# Equation of a tangent line to a given circle from an external point - Stuck!

by JOhnJDC
Tags: circle, equation, point, quadratic, tangent
 P: 40 Sorry, accidentally hit submit before I was finished. Anyway.. Your attempt is good, but doesn't use the fact that the lines are tangent to the circle. First you'll want the center of the circle. \begin{align*} x^2 + y^2 &= 2y\\ x^2 + y^2 - 2y &= 0 \end{align*} Complete the square (I'll leave the details to you) to get: $$x^2 + (y-1)^2 = 1$$ So the center of the circle is (0, 1), and the radius is 1. You're right about the equation of the tangent line. But what you also need to use is that the tangent line to a circle at point P is perpendicular to the line that goes through point P and the center of the circle. So you want to find the equation of all lines that go through (0, 4) and are tangent to the circle. Such a line will hit the circle at some point (a, b). So you want a line that goes through the points (0,4) and (a,b). This line is perpendicular to the line that goes through (a, b) and (0, 1), since (0, 1) is the center of the circle. The line through the points (0,4) and (a,b) has slope m = (b-4)/a. (That's the line you want to find.) The line through the points (0,1) and (a,b) has slope n = (b-1)/a. Since these lines are perpendicular, their slopes are negative reciprocals. So you have m = -1/n, which means (after some simplifications): $$\frac{b-4}{a} = \frac{a}{1-b}$$ Multiply both sides by a*(1-b), and you get $$a^2 = (b-4)(1-b)$$ Note that the point (a,b) is on the circle, so it satisfies the equation of the circle.
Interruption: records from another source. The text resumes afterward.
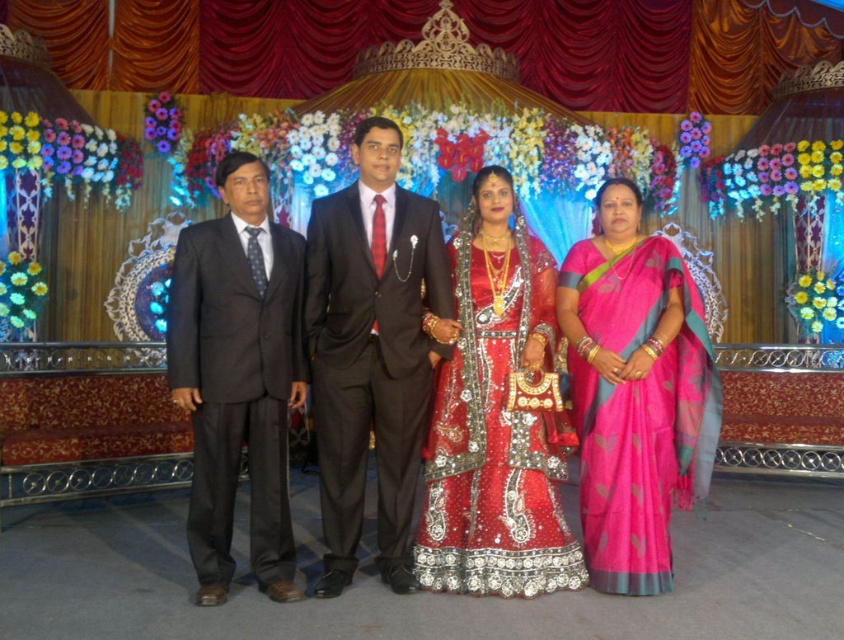
You are a photographer at the event and want to capture the shiny black suit at center and the red sequined lehenga at center in a single shot. Which of the two is covering more of the background?

The shiny black suit at center is positioned over the red sequined lehenga at center, so it covers more of the background.

You are a photographer at this event. You need to position a backdrop that is 1.8 meters tall to ensure both the shiny black suit at center and the red sequined lehenga at center are fully visible. Will the backdrop be tall enough?

The shiny black suit at center is taller than the red sequined lehenga at center. Since the backdrop is 1.8 meters tall, it will be sufficient to capture both individuals as long as their heights do not exceed this measurement. However, without specific height data, we can only confirm the backdrop is tall enough if the taller individual, the shiny black suit at center, is within the 1.8 meters limit.

You are a photographer at the event and need to frame both the shiny black suit at center and the red sequined lehenga at center in a single shot. Which of the two requires more space in the frame to accommodate its width?

The shiny black suit at center requires more space in the frame because its width is larger than the red sequined lehenga at center.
In other words, we have \begin{align*} a^2 + (b-1)^2 &= 1\\ a^2 &= 1 - (b-1)^2 \end{align*} So now we have two different expressions for a^2: $$$a^2 = (1-b)(b-4)$ $a^2 = 1 - (b-1)^2$$$ So you want to set them equal to each other and solve for b: \begin{align*} (1-b)(b-4) &= 1 - (b-1)^2\\ b - 4 - b^2 + 4b &= 1 - (b^2 - 2b + 1)\\ &\vdots \end{align*} I'll leave the details to you, but you should end up with b = 4/3. Then you plug that back into either one of your equations for a^2, and you'll get $$a = \pm \frac{2\sqrt{2}}{3}$$ Then you can plug these into one of your expressions for m, and you'll get something like \begin{align*} m &= \frac{a}{1-b}\\ &= \frac{\pm\frac{2\sqrt{2}}{3}}{1 - \frac{4}{3}}\\ &= \mp 2\sqrt{2} \end{align*} ("m" has the oppposite sign of "a".. that is, if one is positive, the other is negative) So the equations of your tangent lines are $$y = \pm2\sqrt{2}x + 4$$